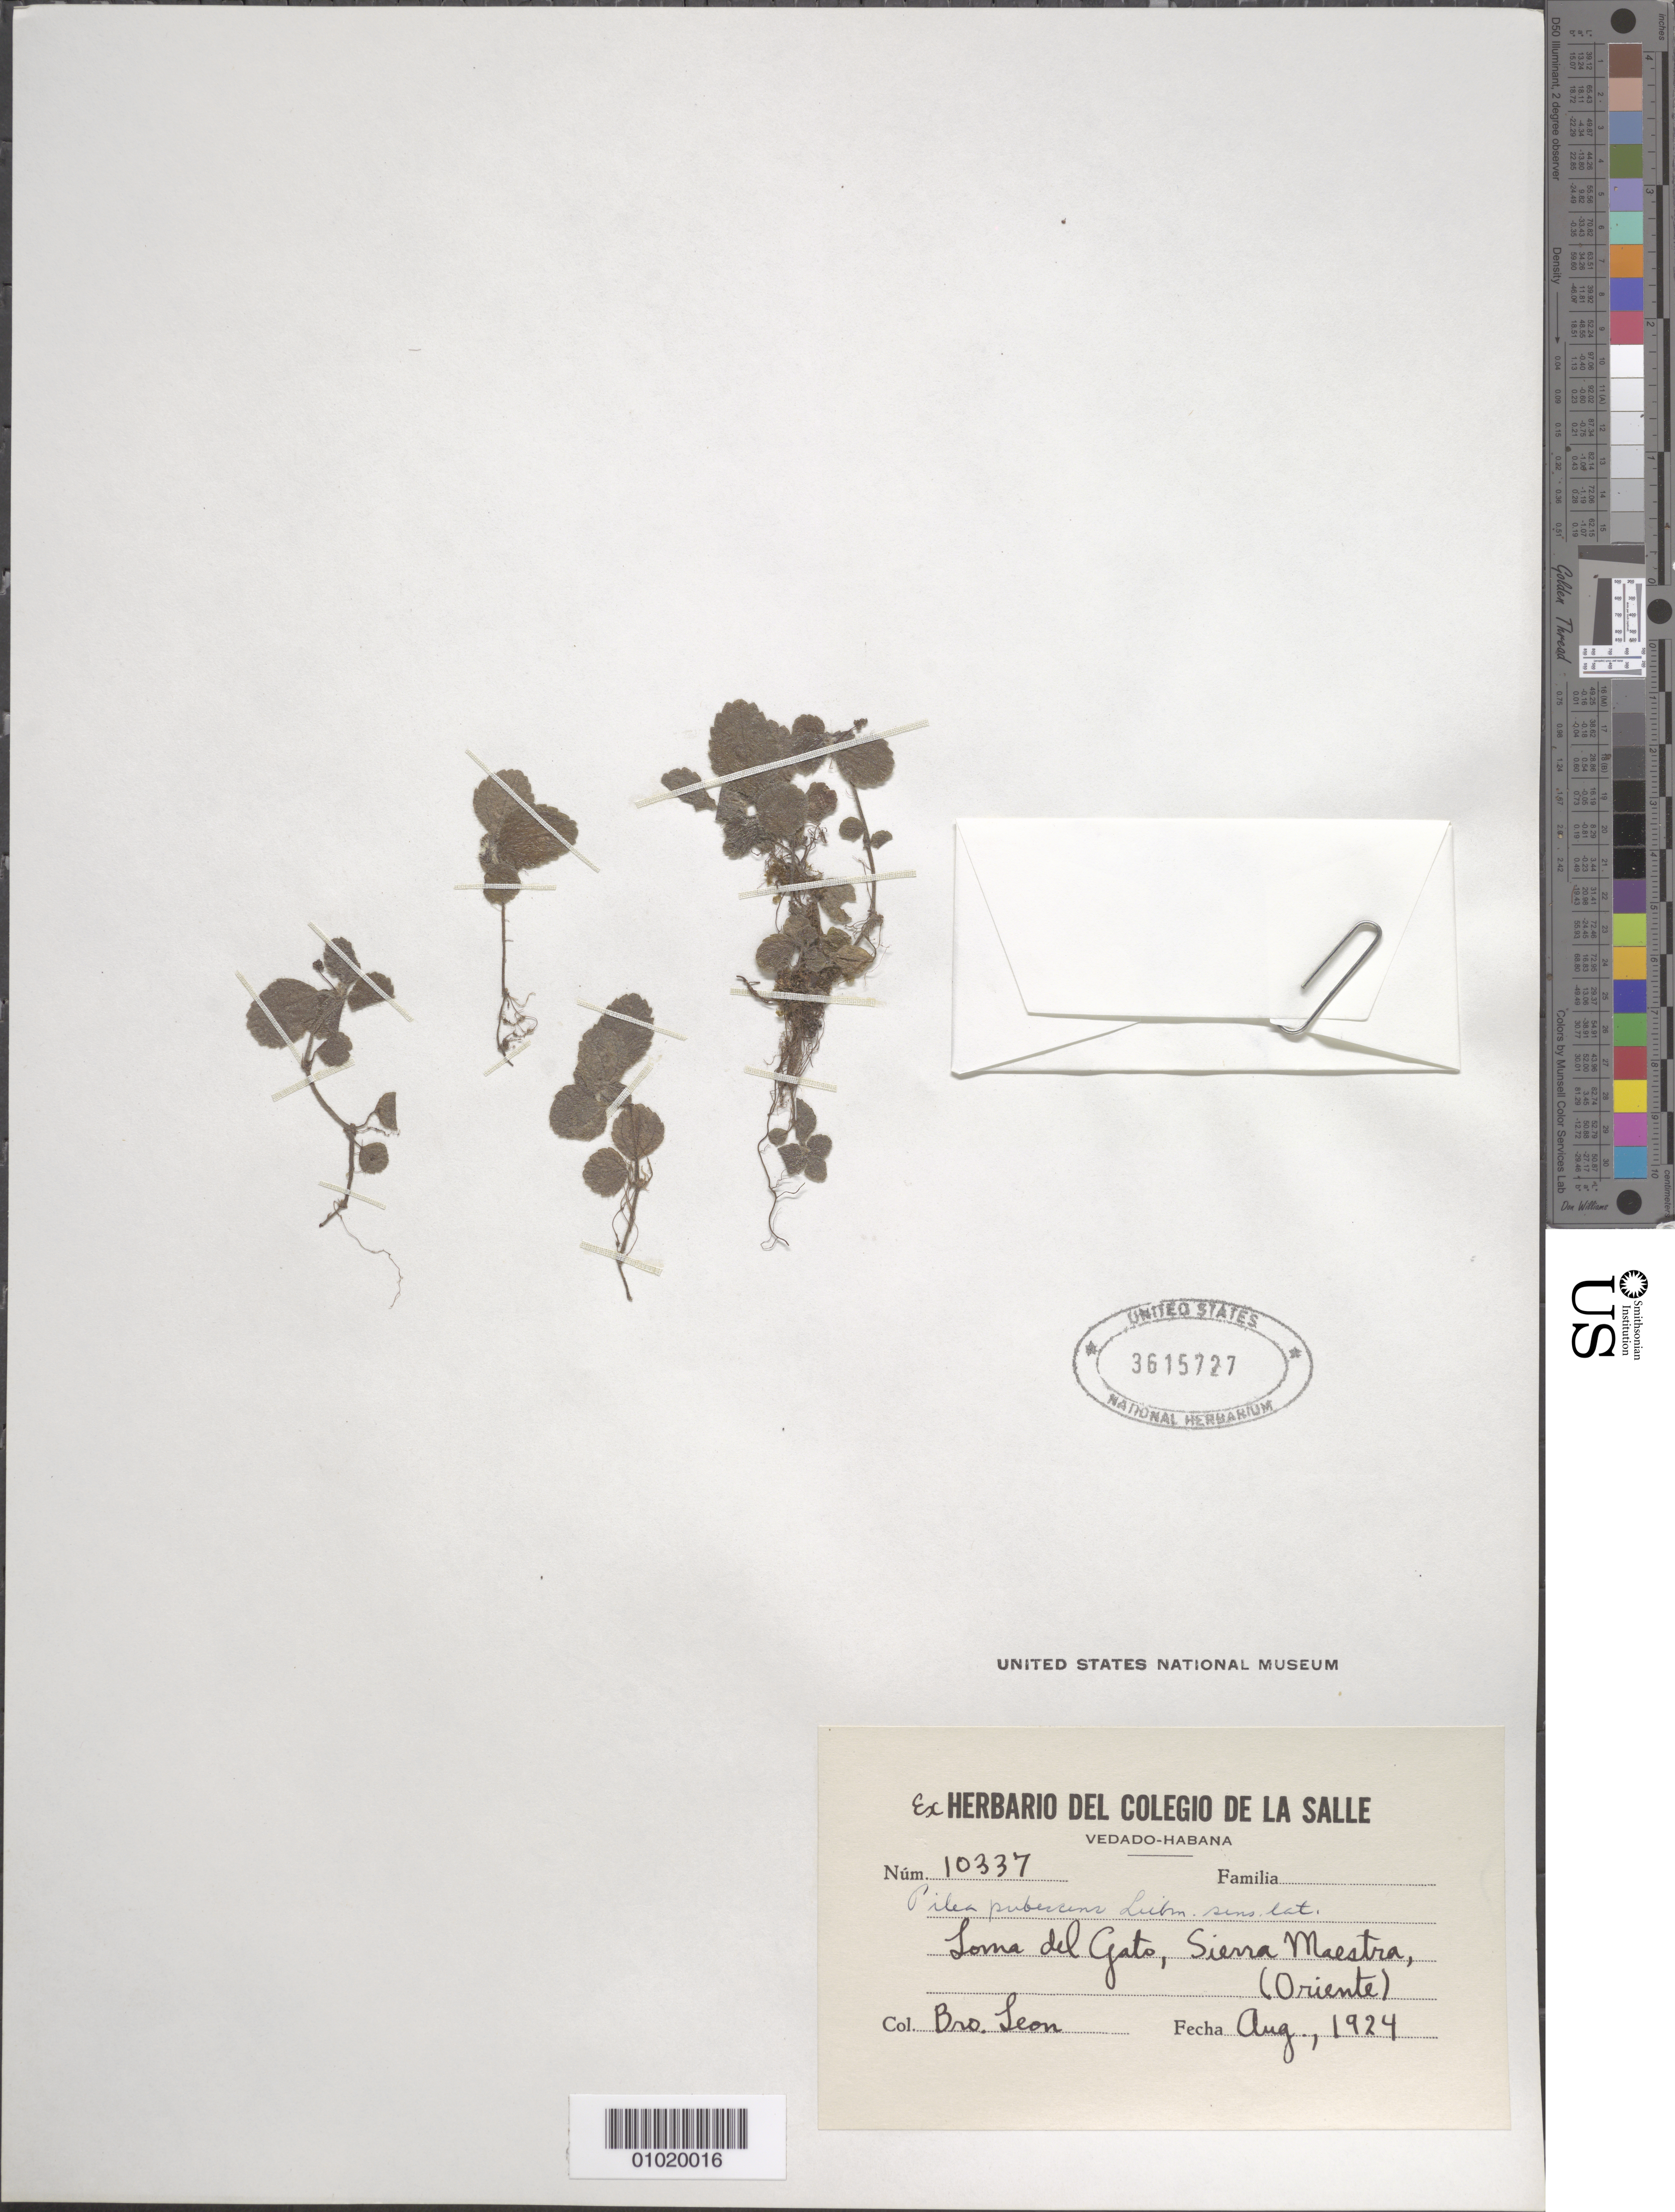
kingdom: Plantae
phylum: Tracheophyta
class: Magnoliopsida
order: Rosales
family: Urticaceae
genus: Pilea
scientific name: Pilea pubescens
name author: Liebm.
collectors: Bro. León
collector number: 10337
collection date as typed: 01 Aug 1924 to 31 Aug 1924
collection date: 1924-08-01/1924-08-31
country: Cuba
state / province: Oriente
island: Cuba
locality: Loma del Gato, Sierra Maestra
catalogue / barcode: US 3615727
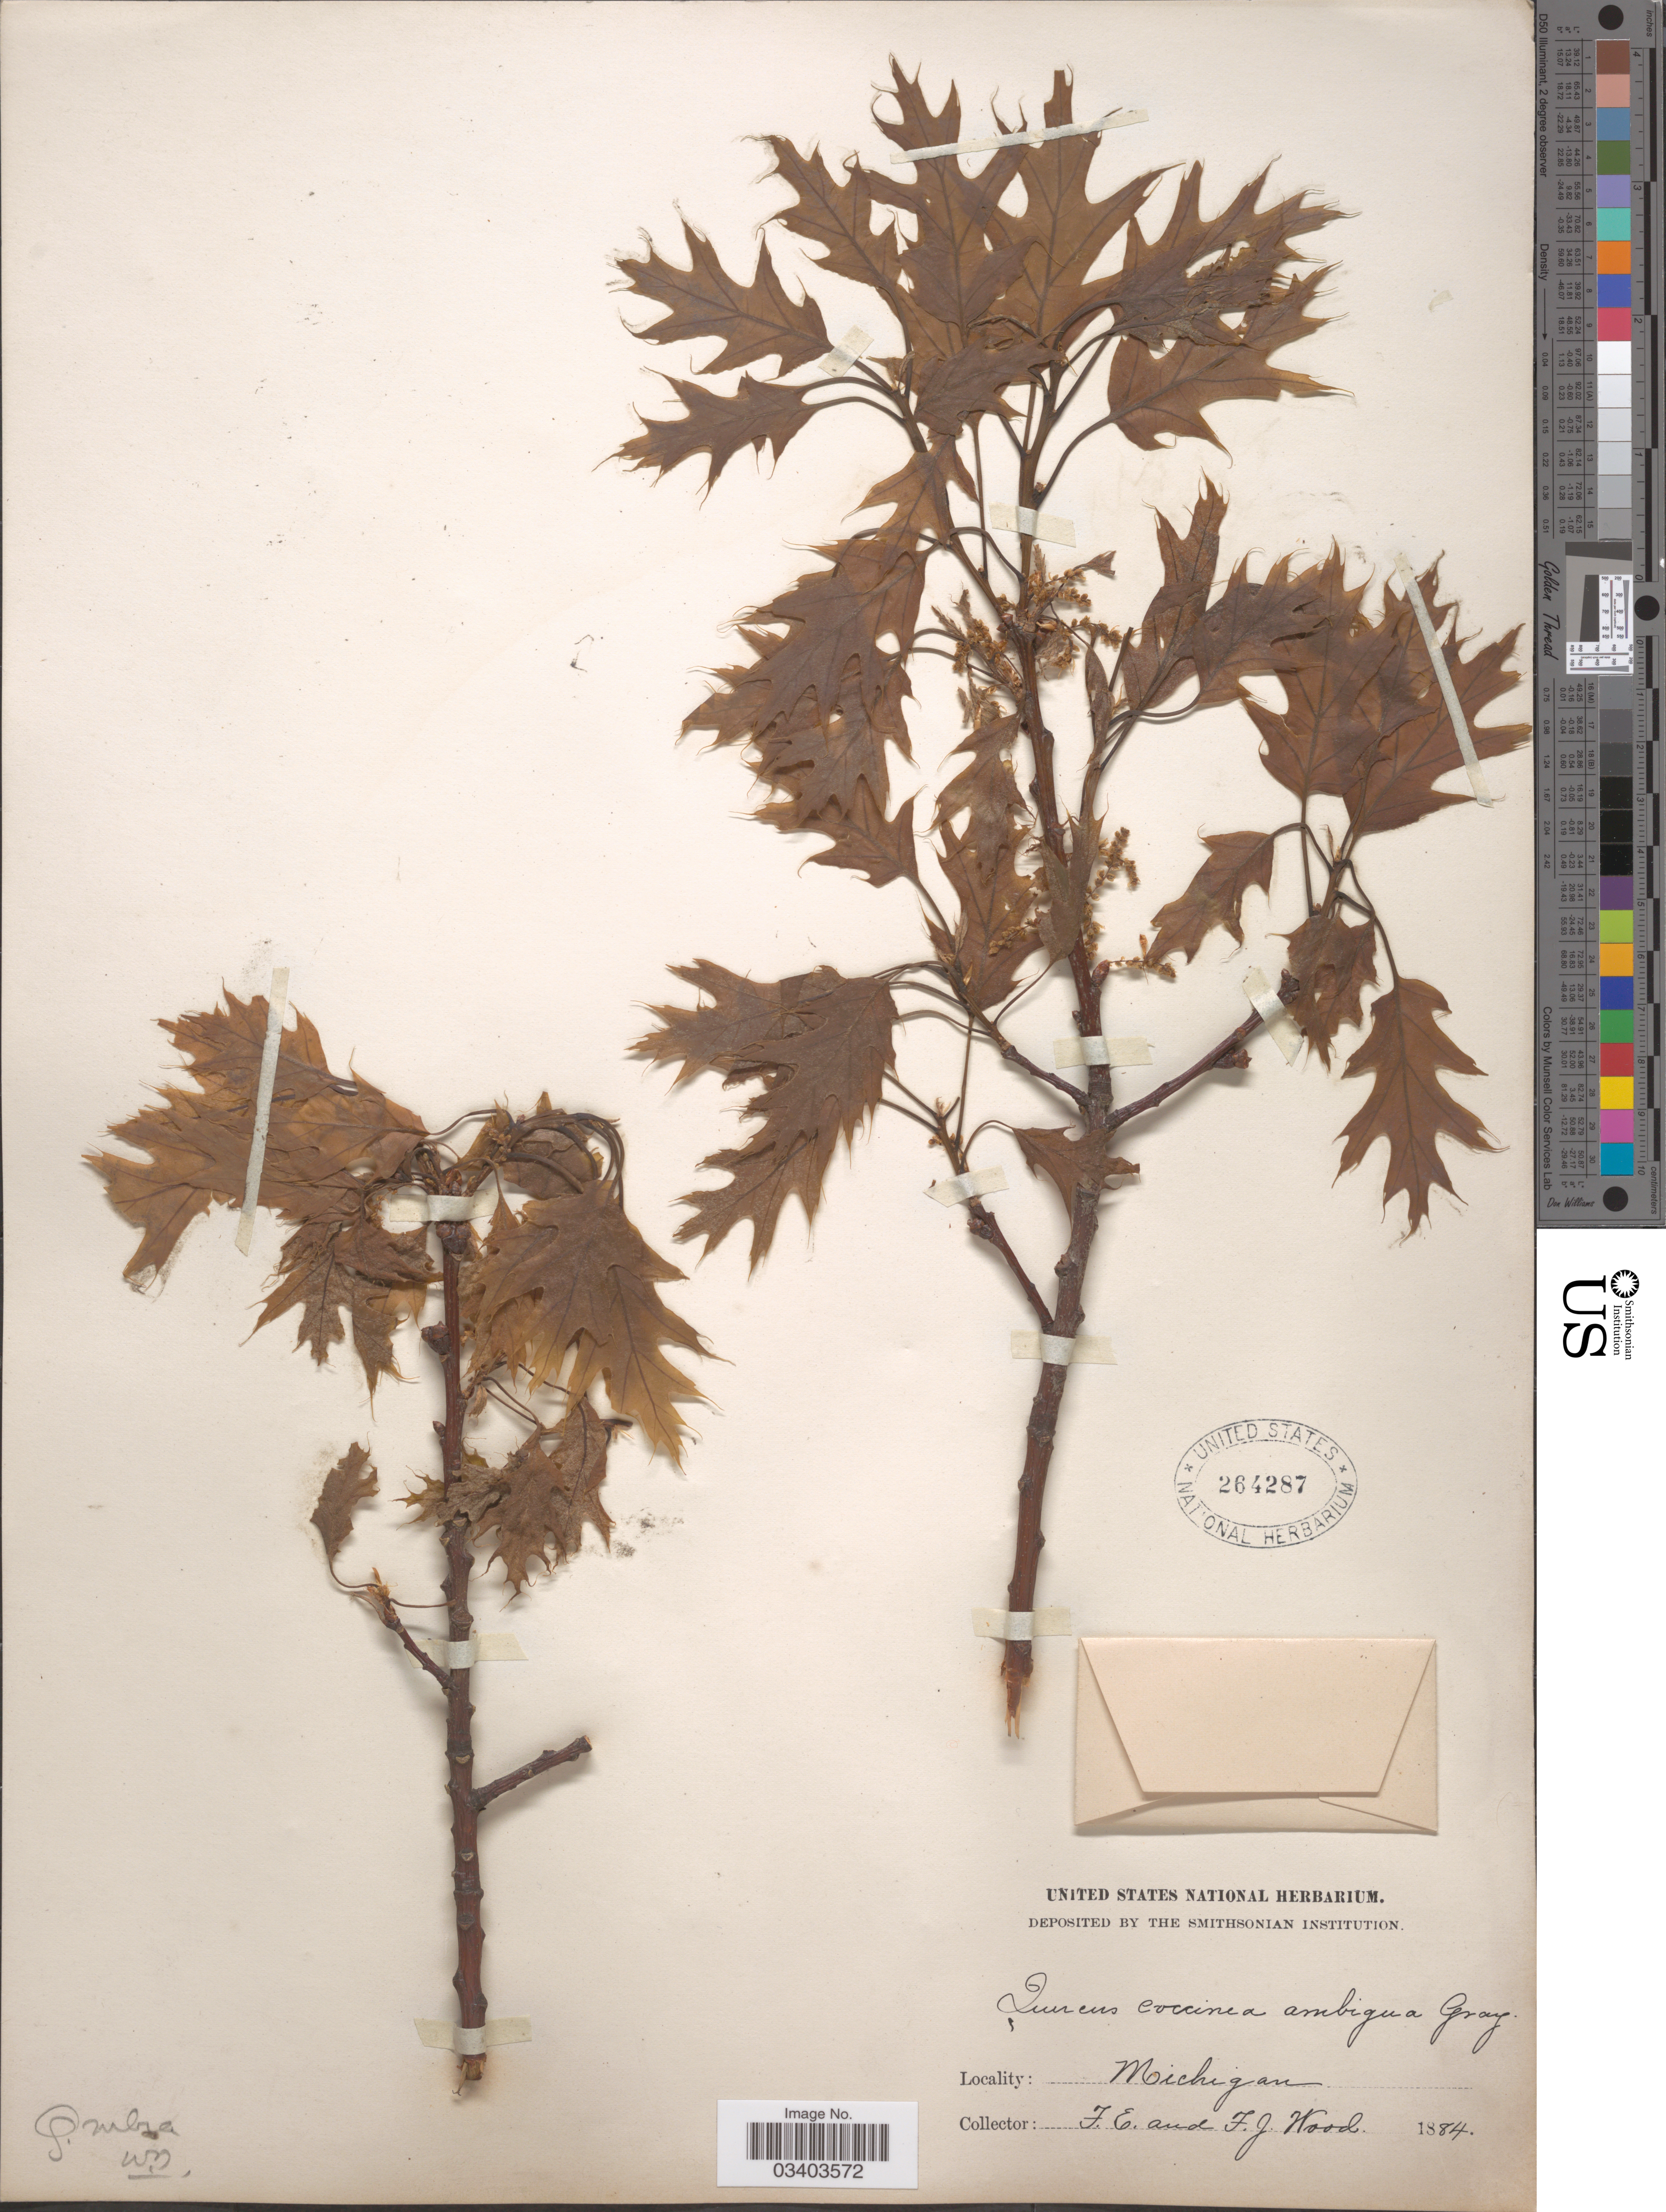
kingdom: Plantae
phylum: Tracheophyta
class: Magnoliopsida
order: Fagales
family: Fagaceae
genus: Quercus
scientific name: Quercus borealis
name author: F. Michx.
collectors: F. Wood & F. Wood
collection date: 1884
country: United States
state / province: Michigan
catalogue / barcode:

________________________

= Stated task =
Convert everything from the line containing "name author: F. Michx." down to the end of the material into a Markdown table. Use the columns Number and Entry, give each line its own numbered row, and omit blank lines.

= Written answer =
| Number | Entry |
|---|---|
| 1 | name author: F. Michx. |
| 2 | collectors: F. Wood & F. Wood |
| 3 | collection date: 1884 |
| 4 | country: United States |
| 5 | state / province: Michigan |
| 6 | catalogue / barcode: |